▶ WORK TASK
Retype the lines of the listing below exactly, but only those from the one containing "pyautogui.click(663, 388)" through the last line; pictures stay out.

BEGIN SOURCE MATERIAL

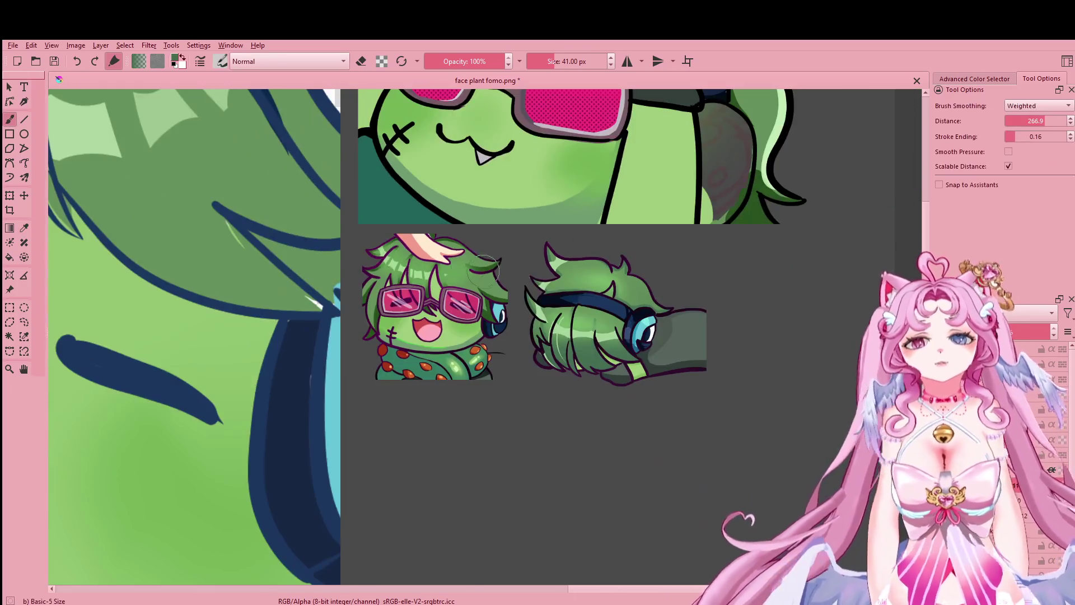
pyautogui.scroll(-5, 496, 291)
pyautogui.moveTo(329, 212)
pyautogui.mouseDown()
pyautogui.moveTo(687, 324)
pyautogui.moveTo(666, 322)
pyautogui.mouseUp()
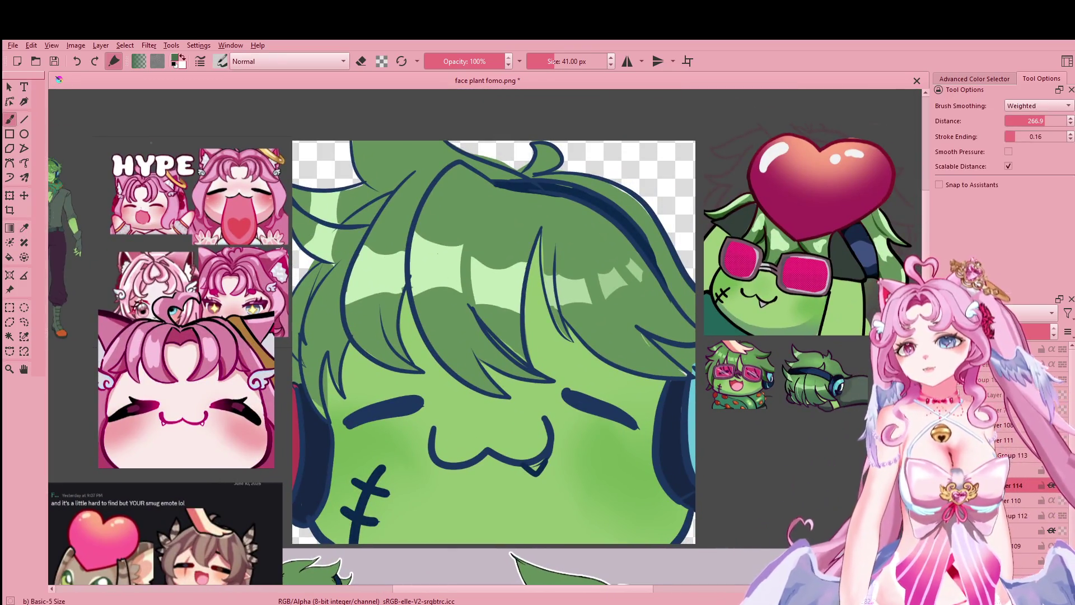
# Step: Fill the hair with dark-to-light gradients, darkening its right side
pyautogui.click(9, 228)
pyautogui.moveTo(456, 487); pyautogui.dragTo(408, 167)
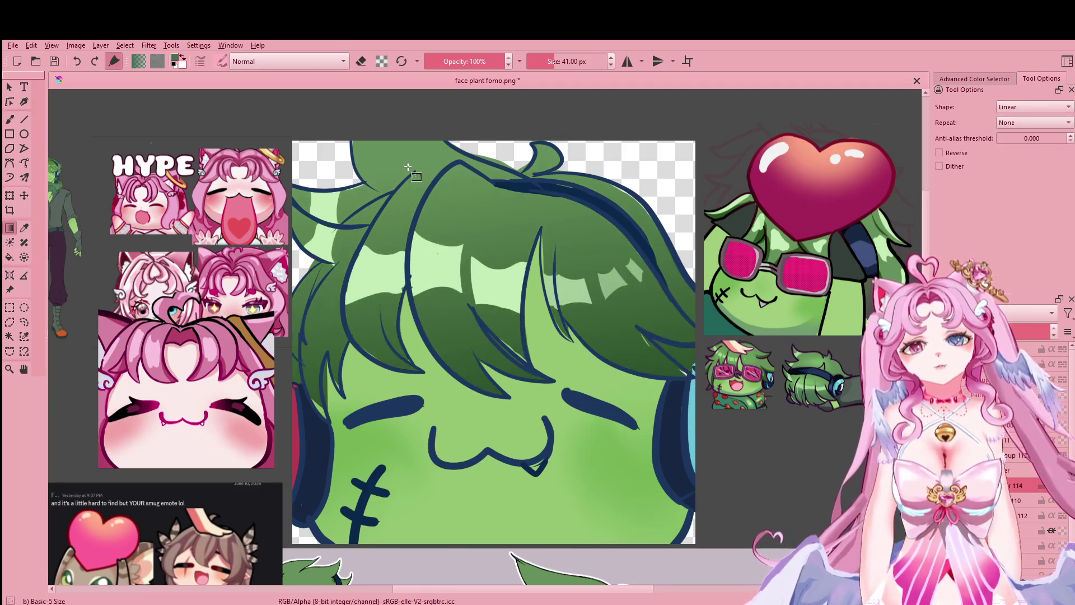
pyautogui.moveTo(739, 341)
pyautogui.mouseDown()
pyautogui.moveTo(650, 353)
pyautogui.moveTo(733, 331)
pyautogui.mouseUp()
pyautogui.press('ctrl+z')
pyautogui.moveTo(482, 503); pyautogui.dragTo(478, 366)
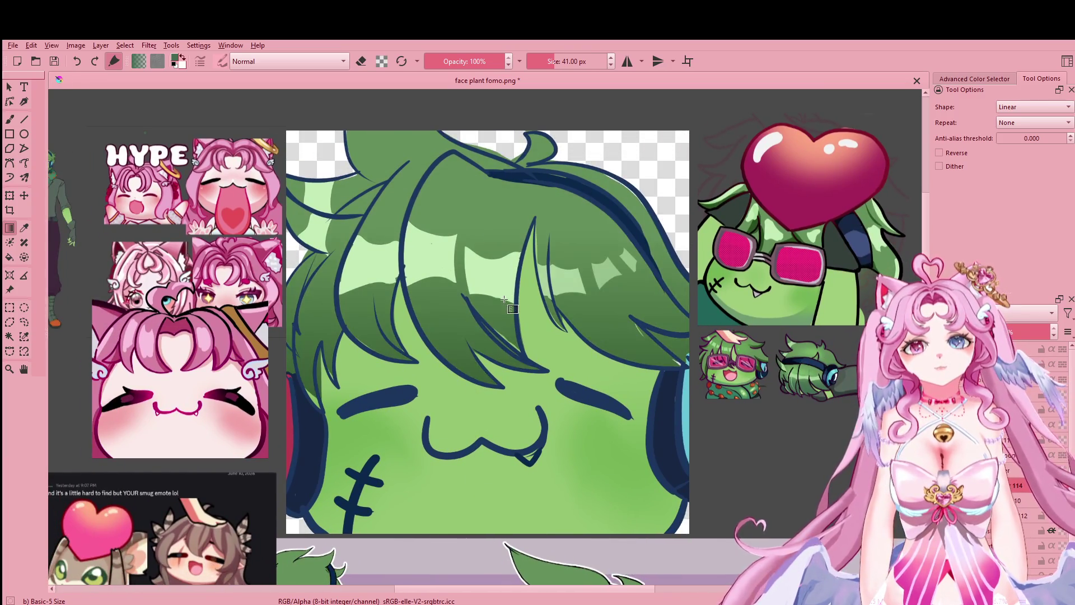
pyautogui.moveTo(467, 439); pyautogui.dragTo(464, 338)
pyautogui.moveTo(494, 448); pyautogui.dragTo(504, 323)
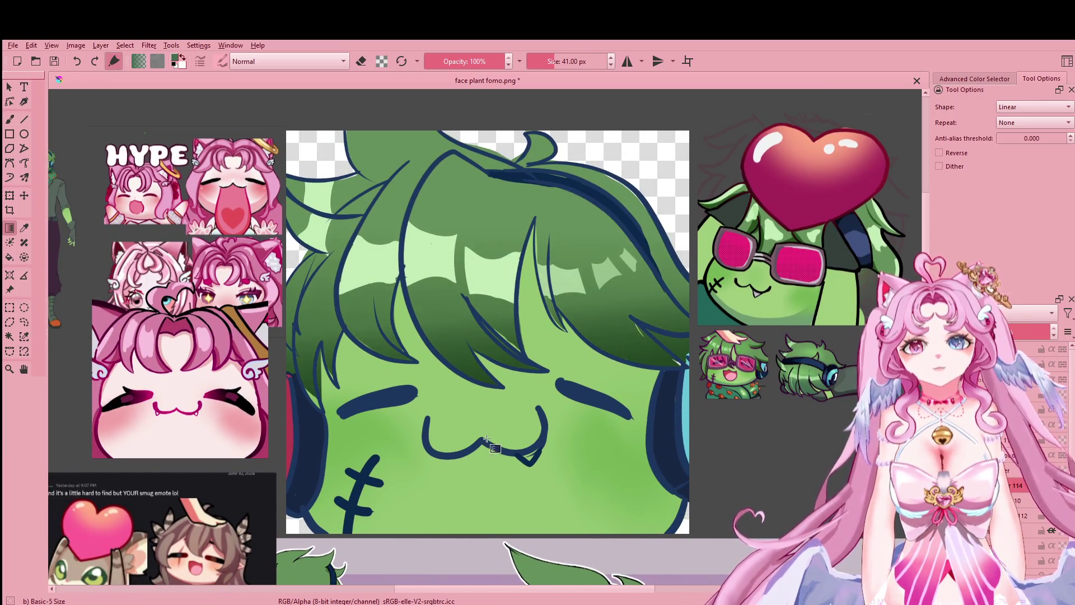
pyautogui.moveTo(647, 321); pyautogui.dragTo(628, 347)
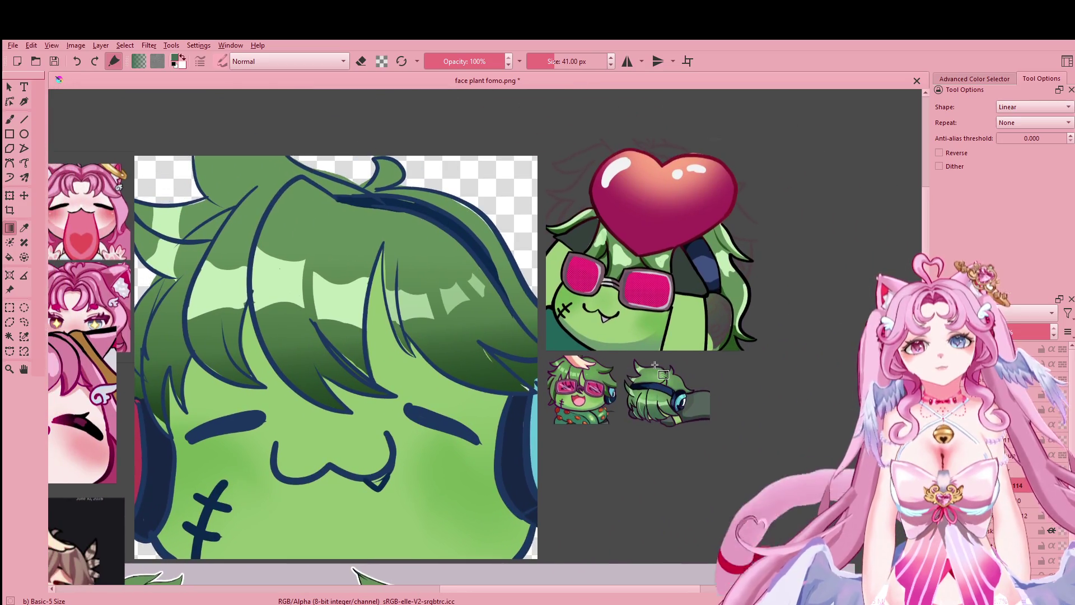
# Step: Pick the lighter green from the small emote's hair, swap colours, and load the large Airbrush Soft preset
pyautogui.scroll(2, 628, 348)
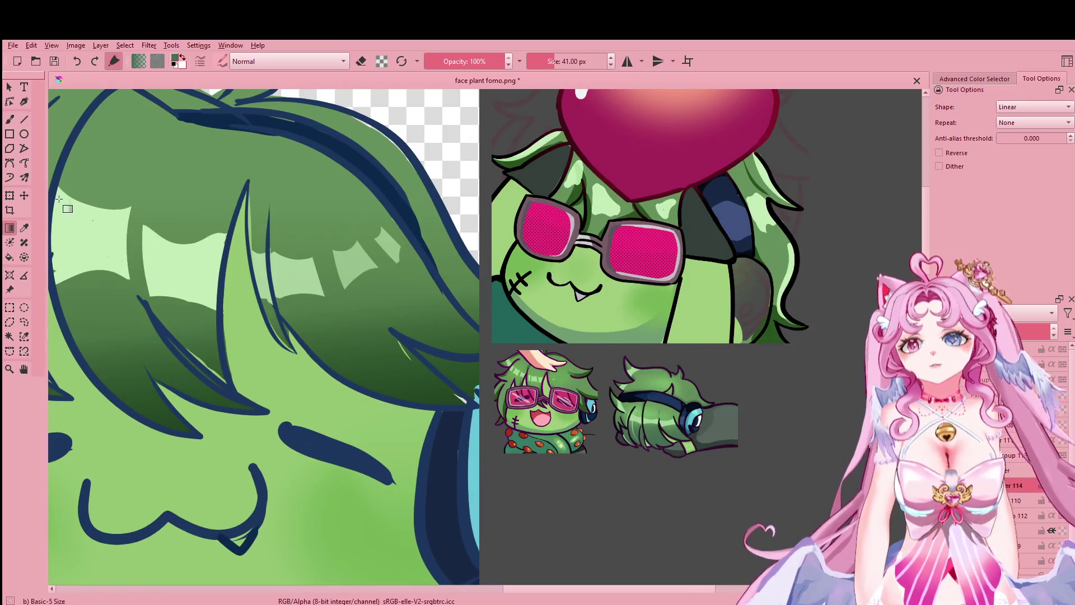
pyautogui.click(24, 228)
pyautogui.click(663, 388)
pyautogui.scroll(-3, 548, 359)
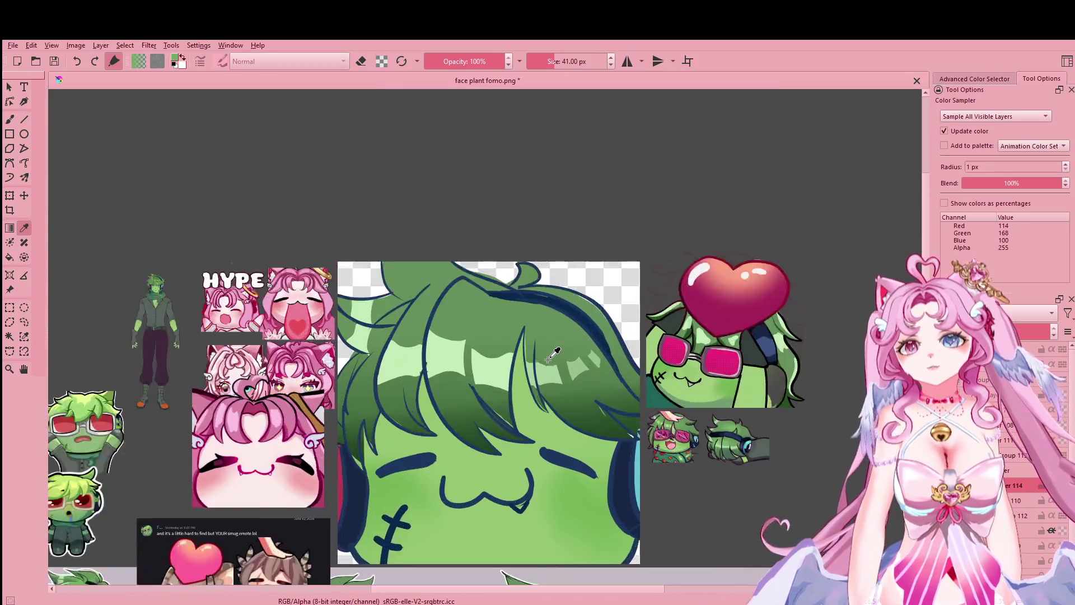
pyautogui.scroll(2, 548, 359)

END SOURCE MATERIAL

▶ ANSWER BOX
pyautogui.click(663, 388)
pyautogui.scroll(-3, 548, 359)
pyautogui.scroll(2, 548, 359)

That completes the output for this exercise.